WORK ITEM:
Reproduce the listing below in full and exactly; no pictures belong in the copy.

DATASET RECORDS:

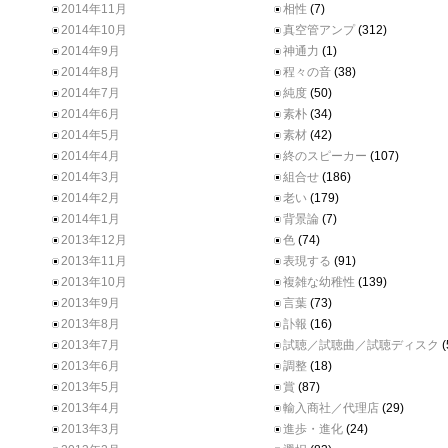
2014年11月
相性
(7)
2014年10月
真空管アンプ
(312)
2014年9月
神通力
(1)
2014年8月
程々の音
(38)
2014年7月
純度
(50)
2014年6月
素朴
(34)
2014年5月
素材
(42)
2014年4月
終のスピーカー
(107)
2014年3月
組合せ
(186)
2014年2月
老い
(179)
2014年1月
背景論
(7)
2013年12月
色
(74)
2013年11月
表現する
(91)
2013年10月
複雑な幼稚性
(139)
2013年9月
言葉
(73)
2013年8月
訃報
(16)
2013年7月
試聴／試聴曲／試聴ディスク
(
2013年6月
調整
(18)
2013年5月
賞
(87)
2013年4月
輸入商社／代理店
(29)
2013年3月
進歩・進化
(24)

RESPONSE TO THIS EXERCISE:
2014年11月
相性
(7)
2014年10月
真空管アンプ
(312)
2014年9月
神通力
(1)
2014年8月
程々の音
(38)
2014年7月
純度
(50)
2014年6月
素朴
(34)
2014年5月
素材
(42)
2014年4月
終のスピーカー
(107)
2014年3月
組合せ
(186)
2014年2月
老い
(179)
2014年1月
背景論
(7)
2013年12月
色
(74)
2013年11月
表現する
(91)
2013年10月
複雑な幼稚性
(139)
2013年9月
言葉
(73)
2013年8月
訃報
(16)
2013年7月
試聴／試聴曲／試聴ディスク
(
2013年6月
調整
(18)
2013年5月
賞
(87)
2013年4月
輸入商社／代理店
(29)
2013年3月
進歩・進化
(24)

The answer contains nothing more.